◆ **Questions on the material**:
• A. List every company named in the pulp and paper capacity text.
• B. From the pulp and paper capacity text, print everything from "Latin flavor" down to "currently being built.", word for word.

◆ **Supplied text**:
• • •

There are some risks of further European capacity growth, particularly those associated with privately-owned companies. For example, the family-owned German group, Haindl, is starting up a lightweight coated machine in 2000 and has declared a strategy of continued growth. Other sources of potential capacity include government-sponsored projects such as those proposed by the Baltic States, notably in the market pulp segment.
However, as in North America, the good news clearly outweighs the bad. Positive developments include recent moves by leading Nordic paper companies to return cash to shareholders through stock repurchase programs and extraordinary dividend payments.
Until very recently, stock repurchase programs were not permitted in the Nordic countries. These programs are important, not only because they highlight the increasing shareholder focus among Nordic producers, but also because they provide an alternative use for free cash flow during strong markets.
Latin flavor
The big story in Latin America is the lack of news - there are practically no major projects under construction in the region. Although there are still plenty of proposals in both Brazil and Chile, very little new capacity is currently being built.
Estimates suggest that the capacity base across Latin America will rise by 1.3 million tons over the next three years. In Brazil, several proposed pulp mill projects have been stalled by weak markets as well as repeated bouts of economic and political upheaval. Eventually, some of these projects will move ahead though.
With an extremely advantageous climate for growing hardwood and softwood fiber, Brazilian mills enjoy some of the world's lowest production costs per ton. The next time the industry goes on a construction binge, Brazil may be the epicenter. For the moment though, there is little firm progress on projects, so new capacity is at least two years from the market.
A similar situation exists in Chile where the two big players, Arauco and CMPC, have repeatedly delayed large capital projects in favor of acquiring competitors at home and in neighboring countries. Arauco has repeatedly postponed a 500,000 ton/yr pulp mill project in southern Chile. Instead, the company acquired the only large pulp producer in Argentina - Alto Parana. Similarly, CMPC bought the 280,000 ton/yr Santa Fe pulp mill at Nacimiento in Chile in November 1997 from Shell and Citicorp, rather than building more capacity.

• • •

◆ **Data supplied**:

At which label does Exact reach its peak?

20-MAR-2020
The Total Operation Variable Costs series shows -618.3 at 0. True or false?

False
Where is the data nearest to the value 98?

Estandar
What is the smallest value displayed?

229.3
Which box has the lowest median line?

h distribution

• • •

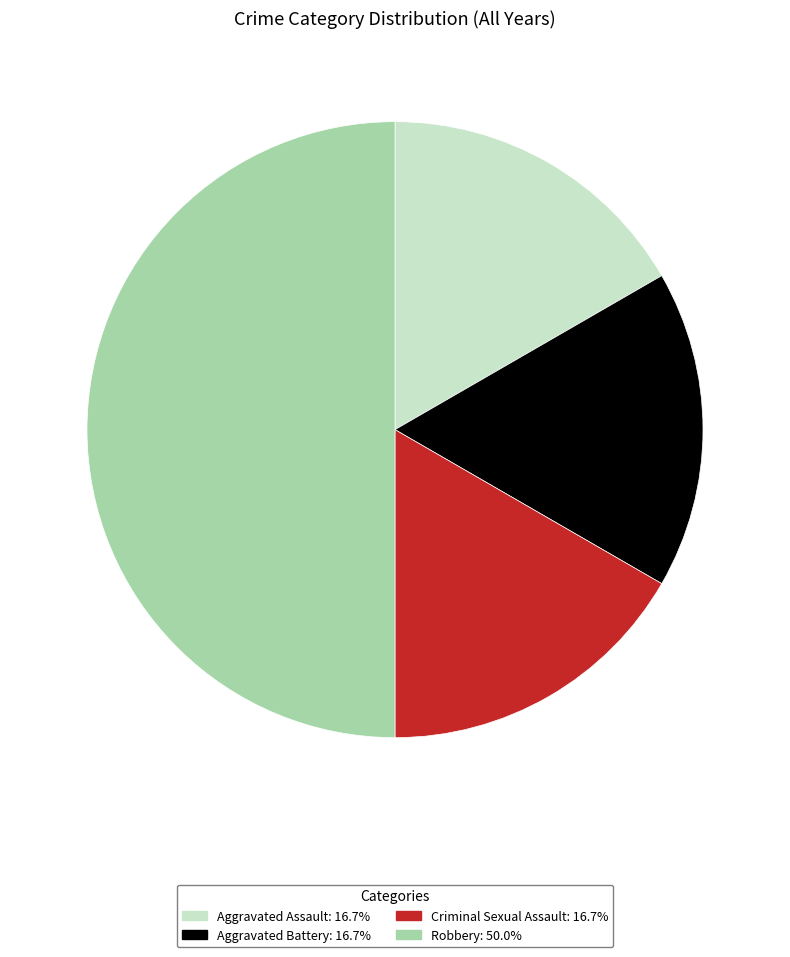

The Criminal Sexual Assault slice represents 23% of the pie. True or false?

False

• • •

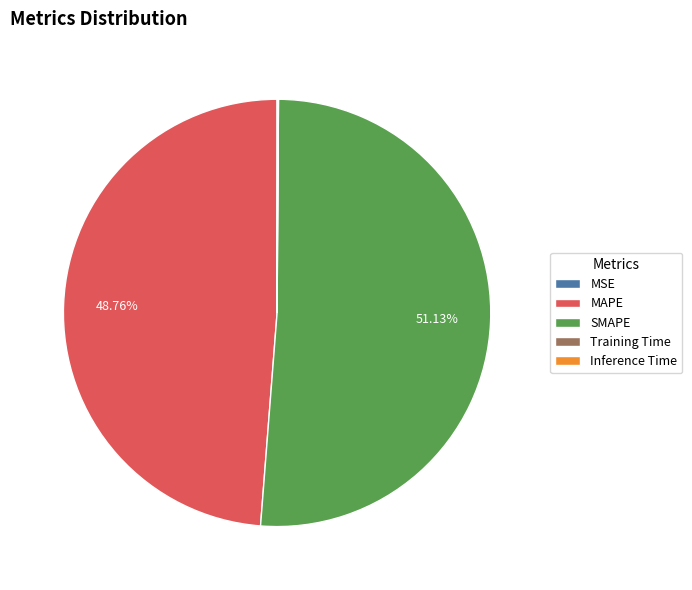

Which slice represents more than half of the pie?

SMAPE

• • •

◆ **Solved problems**:
• A.
Haindl
Arauco
CMPC
Alto Parana
Shell
Citicorp

• B.
Latin flavor
The big story in Latin America is the lack of news - there are practically no major projects under construction in the region. Although there are still plenty of proposals in both Brazil and Chile, very little new capacity is currently being built.